1 Décembre 1762
Une douce bruine tombait sur le village, vestiges des violentes moussons. Toute la Légion regagnait peu à peu une bonne ambiance et les humeurs de chacuns se faisaient plus légères. Beaucoups de Nayaak avaient théorisé sur l’aversion de la plupart des Graärh pour l’eau mais nuls n’avait été en mesure de faire un rapprochement probant avec leur cousins smilodons. Toujours était-il que Sa’Hila non plus n’était pas fâchée que la pluie eût enfin cessé de déverser des litres d’eau liquide. Si bien sûr ce n’était pas un problème chez le peuple des savanes, depuis des générations qu’ils savaient s’en accommoder, c’était sans aucun doutes un vrai plaie pour l’entretien du pelage. Ce mélange de chaleur et d’humidité…
#Kamda ?#
La voix surpris Sa’Hila, paresseusement accoudée à une petite lucarne. Occupée à battre le tambour, sous la supervision professionnellement endormie de Bahvika, elle profitait de la sieste quotidienne du village pour revoir ses accords. Elle ne s’attendait pas à être interrompue, surtout par une Geai sentinelle. Une ombre d’inquiétude pointa néanmoins son nez, ce moyen de communication étant généralement utilisé pour les urgences.
#Oui Janaan ? Que se passe-t-il ?#
#Pardon de vous déranger, mais une patrouille est de retour… avec un sans-poils. J’ai pensé que vous voudriez lui parler en première…#
#Tu as bien fait, ramenez-le moi.#
Pour l’Aaleeshaan, la pause était finie, le devoir l'appelait. Délaissant son instrument, elle se leva avec grâce et élégance féline et se dirigea vers son mannequin, où reposait son armure. Elle ne craignait surement rien au sein de sa propre Légion, aussi elle ferait office d’outil d’intimidation. L’armure de nymiastal accentuait parfaitement les courbes guerrières de la graarh et sublimait sa prestance sauvage.

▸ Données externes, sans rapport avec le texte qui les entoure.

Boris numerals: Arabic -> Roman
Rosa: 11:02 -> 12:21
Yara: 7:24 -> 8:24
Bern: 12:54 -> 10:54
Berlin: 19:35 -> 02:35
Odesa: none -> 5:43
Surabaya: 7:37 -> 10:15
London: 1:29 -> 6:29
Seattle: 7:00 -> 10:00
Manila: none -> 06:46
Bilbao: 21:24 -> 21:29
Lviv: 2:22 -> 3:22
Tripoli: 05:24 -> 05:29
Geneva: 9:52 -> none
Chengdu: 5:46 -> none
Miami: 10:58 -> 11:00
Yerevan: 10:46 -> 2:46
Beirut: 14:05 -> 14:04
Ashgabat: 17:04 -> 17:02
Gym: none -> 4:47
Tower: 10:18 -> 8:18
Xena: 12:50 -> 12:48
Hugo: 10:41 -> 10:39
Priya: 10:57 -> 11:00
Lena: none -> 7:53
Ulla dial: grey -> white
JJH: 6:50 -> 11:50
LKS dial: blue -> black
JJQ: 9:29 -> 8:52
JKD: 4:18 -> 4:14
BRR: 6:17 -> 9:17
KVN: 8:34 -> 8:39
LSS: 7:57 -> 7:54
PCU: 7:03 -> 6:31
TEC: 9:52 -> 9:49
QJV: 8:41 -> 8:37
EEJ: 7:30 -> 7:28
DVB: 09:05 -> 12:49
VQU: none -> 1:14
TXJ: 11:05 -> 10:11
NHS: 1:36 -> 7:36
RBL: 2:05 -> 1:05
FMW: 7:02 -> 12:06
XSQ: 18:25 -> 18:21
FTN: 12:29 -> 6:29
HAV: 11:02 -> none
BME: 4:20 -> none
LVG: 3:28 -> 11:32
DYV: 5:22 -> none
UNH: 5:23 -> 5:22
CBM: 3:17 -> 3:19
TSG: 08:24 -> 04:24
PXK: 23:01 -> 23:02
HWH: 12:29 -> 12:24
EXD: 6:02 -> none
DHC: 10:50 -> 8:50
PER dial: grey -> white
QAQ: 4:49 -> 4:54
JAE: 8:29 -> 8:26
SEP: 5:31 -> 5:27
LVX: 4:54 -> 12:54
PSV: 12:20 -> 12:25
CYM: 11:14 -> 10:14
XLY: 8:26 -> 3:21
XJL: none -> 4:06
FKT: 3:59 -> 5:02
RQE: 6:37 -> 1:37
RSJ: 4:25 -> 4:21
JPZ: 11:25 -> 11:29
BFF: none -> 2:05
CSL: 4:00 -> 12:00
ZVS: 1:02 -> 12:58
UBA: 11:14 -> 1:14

Alors qu’elle finissait ses deniers ajustement, la panthère noire redressa ses oreilles et se tendit d’un coup. Quelqu’un arrivait. Sa’Hila sourit. Son familier était peut-être vieux, mais pas encore sénile. D’une gratouille entre les oreilles, elle calma le noiraud et se dirigea vers le hall principal. Elle prit place sur son tas de cousins finement décorés, Bahvika venant poser sa tête sur ses jambes croisées. De part et d’autre du panneau en bois massif dans son dos, sculpté au blason de la Légion, Par’Vati et Par’Mani, les Jumelles Guerrières montaient déjà la garde, prêtes à défendre leur Aaleeshaan, et soeur, de toute tentatives d’agressions. Épée et lance au clair, rien ne semblait pouvoir menacer d’aucune sorte Sa’Hila.
Un instant plus tard, une demi-douzaine de graarhs armés pénétraient dans la salle, escortant un homme, seul et désarmé. Saluant leur cheffe d’un signe de tête, ils s’alignèrent le long des murs, délaissant l’humain. Ne sachant si l’étranger connaissait leur coutumes, Sa’Hila initia le dialogue, comme son rang et sa position le lui permettait.
-Je suis Sa’Hila, Kamda Aaleeshaan de la Légion Vat’Aan’Ruda. Se promener seul dans la savane est très risqué, même pour les plus talentueux d’entre nous. Cependant, j’aimerai savoir ce qui a retenu le bras de mes guerriers de te faire rejoindre tes ancêtres.
Bien qu’assise bien droite, son tas de cousins étant surélevé sur un petit talus, elle dominait l’humain aisément. Au milieu de la pièce, crépitait doucement un feu et un arc de cercle de coussins faisait face à l’Aaleehaan. Elle se doutait qu’il ne s’agissait pas d’un pirate, auquel cas les gueriers l’auraient réduits en charpie avant même de penser à le ramener à elle. Cependant, elle voulait l’entendre dire et lui laisser une chance de s’expliquer. Toujours en le fixant droit dans les yeux, elle poursuivit donc:
-Tu n’es pas sans savoir que nous n’acceptons pas les étrangers, surtout les pirates, dit-elle en crachant presque le dernier mot. Alors dis-moi, étranger, qui es-tu et que viens-tu faire sur nos terres ?
Sa’Hila avait passé des semaines à apprendre la langue des sans-poils auprès de nombreuses Pies, au cas où une telle occasion se présenterait. L’exercice lui avait donné mal au crâne, à cause du babillage incessant des liés, mais elle était satisfaite de pouvoir s’exprimer assez fidèlement dans ce dialecte si particulier. Bien sûr, elle parlait avec un fort accent ronronnant, que toute une vie ne saurait effacer, et que de toute façon elle ne voudrait pour rien au monde s’en débarrasser.